I got a translator. Oh, there are times when my Spanish would suffice, even for those in distress, heaving in chest pain, speaking in one-word sentences. But here, I already knew I needed help. It was not a question of diagnosis; I already had a gut feeling, and later I would learn that she did as well. But this was the kind of thing you have to do correctly, the kind of thing where a misstep would ruin everything. The interpreter was curt, dressed in a white coat, looking more formal than I did in my scrubs. When she herself realized the diagnosis, she started shifting weight on her legs. But I anchored her down, forced the conversation down meandering paths.
We talked, and over talk, we bonded; her husband softened, the interpreter clicked in the background. I learned of her life in Mexico, her two children, her faith, and her job. Then I probed a little deeper, and I learned of her prior and her fear that this was a repeat miscarriage.
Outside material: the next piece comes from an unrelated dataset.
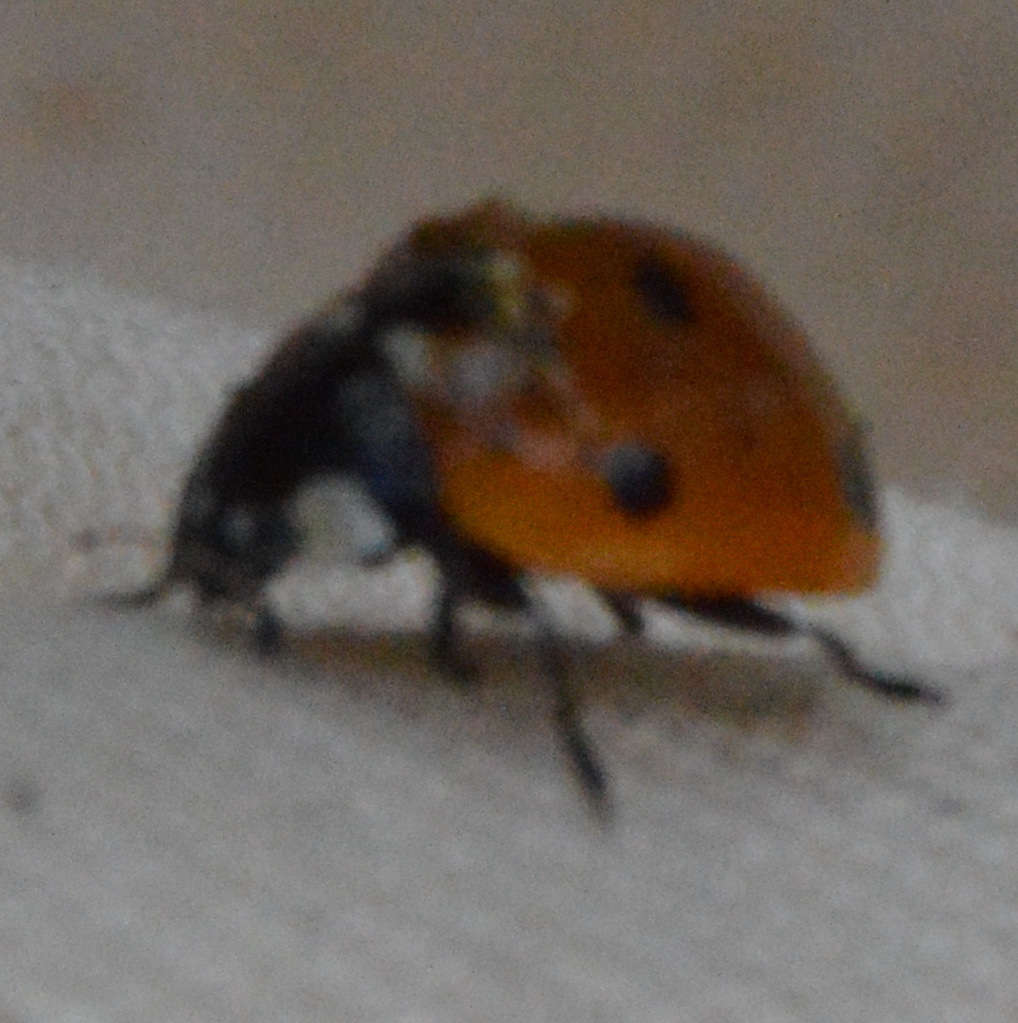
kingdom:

I held the timber of my voice. I had to ease her in, I did not want to couch ambiguity, and yet I did not want to lay things bare.
The attending did the exam, and I was disappointed in him. Two traumas had arrived; there was a stroke code, a STEMI, a waiting room full of patients. He had to go, without even a parting word. But I knew my part. I sat on a stool, kept my gaze on the patient and her husband, and chose my words carefully. I could not tell whether the diction carried through the interpreter. But to this day, in these situations, I focus on the tone and arc of my voice, the lilt of the phrases, the gestures, the facial expressions. I hope these cross cultures - over not only race and ethnicity, but the vastness of experience, gender, age, hope and fear into some common ground where cold medical dogma and the emotion of loss coincide.